O vírus está a espalhar-se, mas estão, ao mesmo tempo, a ser aprovadas medidas de política monetária e fiscal em todo o mundo. Por isso, é aconselhável que, enquanto investidores, estejamos atentos, para podermos oferecer uma resposta adequada e cuidadosamente refletida. Para consegui-lo, reunimos algumas ideias baseadas nas finanças comportamentais, já que o medo e o pânico são os piores conselheiros.

Humano, demasiado humano

Ter medo é humano, demasiado humano. O nível seguinte é o pânico. O dicionário Duden define o pânico como "um medo avassalador causado por uma ameaça ou perigo repentino, que paralisa a capacidade de pensar de uma pessoa e faz com que esta reaja de forma imprudente". Para escapar da zona de perigo, devemos reconhecer o perigo, mas sem permitir que este nos controle. Temos que pensar racionalmente. E é exatamente aí que as finanças comportamentais nos podem ajudar. Trata-se do nosso cérebro – especificamente, das suas partes mais importantes e de como interagem entre si.

◆ ◆ ◆ ◆

Retoma o texto sobre finanças comportamentais e o medo dos investidores a partir do ponto em que termina. As linhas que vêm a seguir não são precisas para nada.

Registos de um conjunto de dados
◆ ◆ ◆ ◆

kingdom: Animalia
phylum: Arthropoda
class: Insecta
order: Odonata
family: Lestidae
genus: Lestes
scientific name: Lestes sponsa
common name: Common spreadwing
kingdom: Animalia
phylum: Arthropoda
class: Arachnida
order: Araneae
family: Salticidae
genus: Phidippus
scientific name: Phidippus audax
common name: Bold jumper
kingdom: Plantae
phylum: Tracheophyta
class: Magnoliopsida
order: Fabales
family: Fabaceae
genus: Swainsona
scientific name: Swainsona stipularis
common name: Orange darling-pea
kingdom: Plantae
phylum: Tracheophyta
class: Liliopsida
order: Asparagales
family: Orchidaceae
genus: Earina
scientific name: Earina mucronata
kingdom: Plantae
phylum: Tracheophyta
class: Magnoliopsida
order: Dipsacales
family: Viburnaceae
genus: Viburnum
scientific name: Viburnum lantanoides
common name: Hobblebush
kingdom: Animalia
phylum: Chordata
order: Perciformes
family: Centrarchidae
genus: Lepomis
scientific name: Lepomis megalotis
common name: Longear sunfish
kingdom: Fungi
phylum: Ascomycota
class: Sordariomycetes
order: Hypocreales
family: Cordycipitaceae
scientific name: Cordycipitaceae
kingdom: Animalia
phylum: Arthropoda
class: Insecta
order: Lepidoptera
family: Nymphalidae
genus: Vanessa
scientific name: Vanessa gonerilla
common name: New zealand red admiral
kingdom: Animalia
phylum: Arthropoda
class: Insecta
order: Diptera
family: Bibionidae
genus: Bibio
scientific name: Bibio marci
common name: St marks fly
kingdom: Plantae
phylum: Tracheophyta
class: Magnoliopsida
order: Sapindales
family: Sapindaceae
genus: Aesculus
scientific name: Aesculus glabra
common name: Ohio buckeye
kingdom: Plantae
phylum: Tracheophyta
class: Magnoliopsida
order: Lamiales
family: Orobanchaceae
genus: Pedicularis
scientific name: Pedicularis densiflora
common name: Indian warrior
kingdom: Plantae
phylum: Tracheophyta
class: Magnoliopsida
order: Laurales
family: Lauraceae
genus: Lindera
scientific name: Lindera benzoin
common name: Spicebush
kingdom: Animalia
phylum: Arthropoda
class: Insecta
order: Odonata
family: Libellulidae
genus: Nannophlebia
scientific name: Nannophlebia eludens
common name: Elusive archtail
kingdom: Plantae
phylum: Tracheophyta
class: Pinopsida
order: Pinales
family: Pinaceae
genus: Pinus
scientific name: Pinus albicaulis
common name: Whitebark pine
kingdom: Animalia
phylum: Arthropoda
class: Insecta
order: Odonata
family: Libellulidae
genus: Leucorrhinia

◆ ◆ ◆ ◆

RESPOSTA>
No livro ‘Thinking fast and Slow’, Richard Kahneman (que, com Amos Tversky, é considerado um dos pais das finanças comportamentais) marca essencialmente uma distinção entre as duas grandes zonas do cérebro que têm funções muito diferentes, assinalando que não podemos saber que parte do cérebro está a trabalhar num momento específico. Uma parte do cérebro, o chamado sistema límbico, é muito rápido, muito emocional. É aí onde se origina o que é conhecido como "instinto". A outra parte do cérebro, o chamado neo-córtex, é mais lenta e cuida do nosso pensamento ou raciocínio mais minucioso. Para ser exato, também devemos incluir a medula raquidiana ou o tronco cerebral. Evolutivamente, é a parte mais antiga do nosso cérebro e é aí que está localizado o centro do medo.

A estrutura do nosso cérebro segue uma lógica evolutiva: no início da evolução humana, os ímpetos necessários para a sobrevivência foram os que se desenvolveram primeiro. Os nossos antepassados precisavam perceber o risco para fugir de situações perigosas o mais rápido possível. A necessidade de raciocínio lógico surgiu muito mais tarde.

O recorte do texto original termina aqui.